Today (16 December, 2025) the European Parliament has approved a final deal to simplify EU sustainability reporting and due diligence rules (EU Omnibus I proposal).
The key amendments are:
- CSRD scope set at 1000 employees and EUR 450 million turnover. This will exempt around 90% of companies from the existing scope, limiting reporting requirements to around 5000 companies.
- Requirement to adopt a climate transition plan has been removed from CSDDD. Companies will now only be required to disclose transition plans, if they have one, under CSRD.
- Under CSDDD, impacts must be identified throughout the value chain using a risk-based approach –with restrictions on information requests to companies with less than 5000 employees
- Scope of CSDDD now set at 5000 employees and EUR 1.5. billion turnover and its application is postponed by one year to July 2029.

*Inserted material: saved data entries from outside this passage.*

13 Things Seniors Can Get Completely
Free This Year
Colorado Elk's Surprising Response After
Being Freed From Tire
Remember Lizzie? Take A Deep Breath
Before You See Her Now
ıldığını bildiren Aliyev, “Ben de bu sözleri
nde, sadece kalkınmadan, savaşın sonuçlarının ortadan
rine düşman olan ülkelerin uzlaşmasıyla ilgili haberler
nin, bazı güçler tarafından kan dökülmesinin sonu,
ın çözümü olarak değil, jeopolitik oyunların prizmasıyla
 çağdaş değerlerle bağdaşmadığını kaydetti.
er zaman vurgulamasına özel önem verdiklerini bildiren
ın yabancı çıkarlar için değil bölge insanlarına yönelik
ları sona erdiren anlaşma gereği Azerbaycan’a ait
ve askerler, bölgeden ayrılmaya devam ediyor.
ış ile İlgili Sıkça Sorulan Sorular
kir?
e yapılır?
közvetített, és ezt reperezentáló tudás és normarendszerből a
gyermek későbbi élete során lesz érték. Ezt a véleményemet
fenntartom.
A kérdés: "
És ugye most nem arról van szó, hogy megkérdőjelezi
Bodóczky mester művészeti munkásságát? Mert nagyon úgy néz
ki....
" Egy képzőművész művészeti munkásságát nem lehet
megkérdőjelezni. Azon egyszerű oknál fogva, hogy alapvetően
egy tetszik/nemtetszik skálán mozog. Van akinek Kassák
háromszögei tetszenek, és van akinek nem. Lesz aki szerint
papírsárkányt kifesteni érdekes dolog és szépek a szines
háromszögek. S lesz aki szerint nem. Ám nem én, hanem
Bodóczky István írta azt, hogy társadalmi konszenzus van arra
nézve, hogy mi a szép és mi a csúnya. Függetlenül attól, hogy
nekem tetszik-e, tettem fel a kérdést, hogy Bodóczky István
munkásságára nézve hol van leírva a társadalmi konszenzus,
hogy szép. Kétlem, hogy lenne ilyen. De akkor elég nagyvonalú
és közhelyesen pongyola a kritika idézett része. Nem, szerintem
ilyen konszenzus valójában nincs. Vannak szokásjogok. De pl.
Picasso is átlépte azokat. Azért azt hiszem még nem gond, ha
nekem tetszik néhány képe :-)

The PRI, along with over 475 responsible investors and businesses, has been advocating for targeted regulatory simplification that preserves the key elements of the sustainable finance framework.
Elise Attal, Head of Europe Policy, comments:
“The final agreement on the Omnibus proposal significantly changes the operating environment for investors. Reducing the accessibility of comparable data needed to make informed capital allocation decisions will ultimately increase costs for investors, setting back the EU’s economic transition and is a setback for the EU’s economic transition and ffuture competitiveness.
”Deleting requirements for climate transition plans will further delay implementation of the EU’s new 2040 climate target by weakening its ability to attract credible transition finance – particularly as other markets like the UK move ahead with their own requirements.
”Exempting over 90% of companies from CSRD and CSDDD also risks making the EU a higher-cost place to invest increasing transaction costs as investors resort to ad hoc requests and third-party providers to manage sustainability risks.
”Despite these setbacks, important elements of the framework remain. The CSRD will still provide transparency on the sustainability risks, opportunities and impacts of the EU’s largest companies – in line with international standards. The Commission must now ensure this is preserved in the revised ESRS and develop a fit-for-purpose voluntary standard for companies falling out of scope.
”Europe will need financial institutions and corporates to work together to meet its legally binding climate, social and nature goals. Now is the time to implement – without further delay”.